> _TASK TO CARRY OUT_:
Would you please transcribe the data in full and exactly, excluding images?

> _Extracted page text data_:

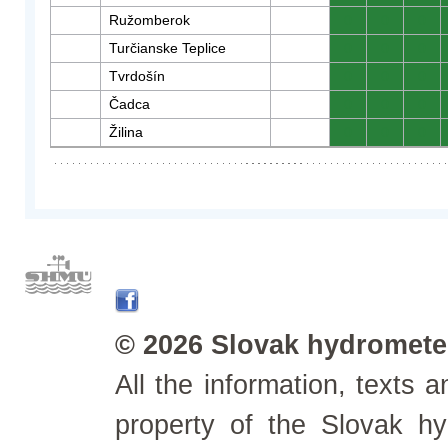
Ružomberok
0
0
0
Turčianske Teplice
0
0
0
Tvrdošín
0
0
0
Čadca
0
0
0
Žilina
0
0
0
© 2026 Slovak hydrometeo
All the information, texts
property of the Slovak h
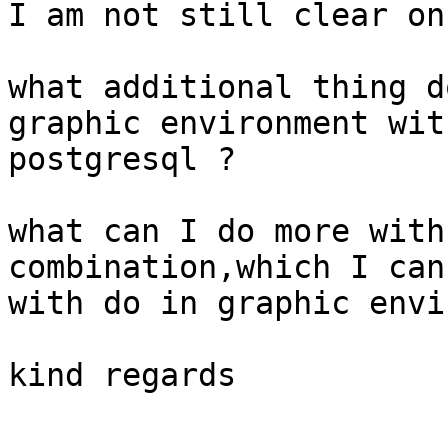
I am not still clear on
what additional thing d
graphic environment with
postgresql ?

what can I do more with
combination,which I cann
with do in graphic envi
kind regards

-- 
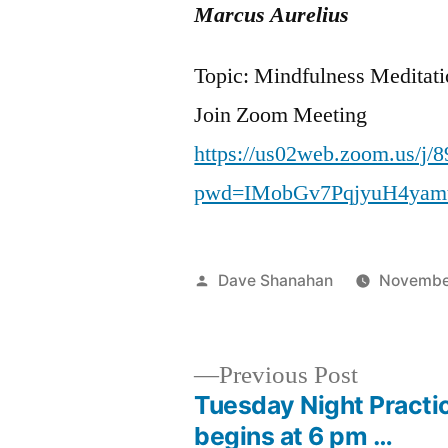
Marcus Aurelius
Topic: Mindfulness Meditat
Join Zoom Meeting
https://us02web.zoom.us/j/
pwd=IMobGv7PqjyuH4yam
Posted
Dave Shanahan
Novembe
by
Previous
Previous Post
post:
Tuesday Night Practi
Post
begins at 6 pm …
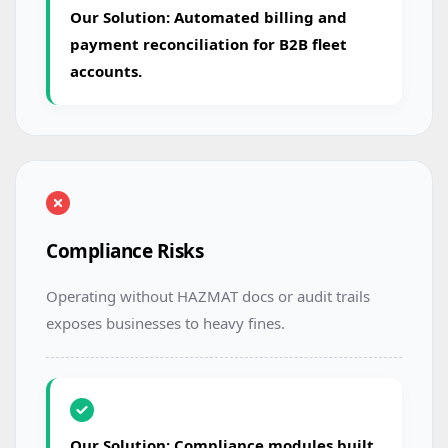
Our Solution: Automated billing and
payment reconciliation for B2B fleet
accounts.
Compliance Risks
Operating without HAZMAT docs or audit trails
exposes businesses to heavy fines.
Our Solution: Compliance modules built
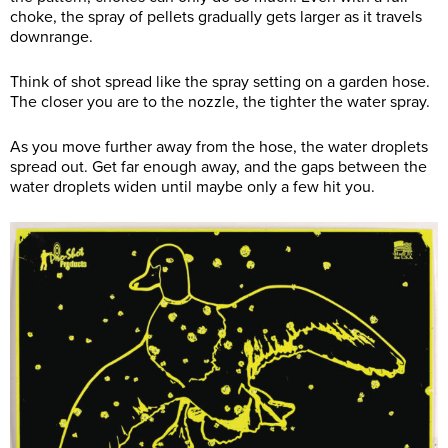
choke, the spray of pellets gradually gets larger as it travels
downrange.
Think of shot spread like the spray setting on a garden hose.
The closer you are to the nozzle, the tighter the water spray.
As you move further away from the hose, the water droplets
spread out. Get far enough away, and the gaps between the
water droplets widen until maybe only a few hit you.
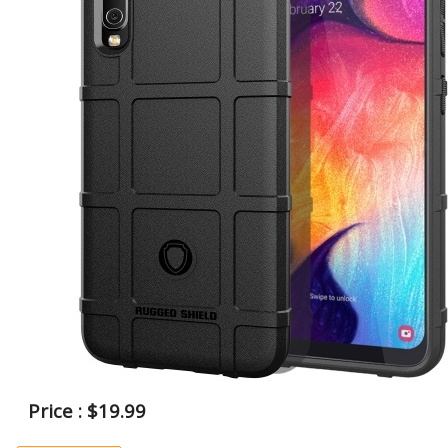
Price : $19.99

> _REPLY TO THE TASK_:
Ružomberok
0
0
0
Turčianske Teplice
0
0
0
Tvrdošín
0
0
0
Čadca
0
0
0
Žilina
0
0
0
© 2026 Slovak hydrometeo
All the information, texts
property of the Slovak h
I am not still clear on
what additional thing d
graphic environment with
postgresql ?

what can I do more with
combination,which I cann
with do in graphic envi
kind regards

-- 
Marcus Aurelius
Topic: Mindfulness Meditat
Join Zoom Meeting
https://us02web.zoom.us/j/
pwd=IMobGv7PqjyuH4yam
Posted
Dave Shanahan
Novembe
by
Previous
Previous Post
post:
Tuesday Night Practi
Post
begins at 6 pm …
Our Solution: Automated billing and
payment reconciliation for B2B fleet
accounts.
Compliance Risks
Operating without HAZMAT docs or audit trails
exposes businesses to heavy fines.
Our Solution: Compliance modules built
choke, the spray of pellets gradually gets larger as it travels
downrange.
Think of shot spread like the spray setting on a garden hose.
The closer you are to the nozzle, the tighter the water spray.
As you move further away from the hose, the water droplets
spread out. Get far enough away, and the gaps between the
water droplets widen until maybe only a few hit you.
Price : $19.99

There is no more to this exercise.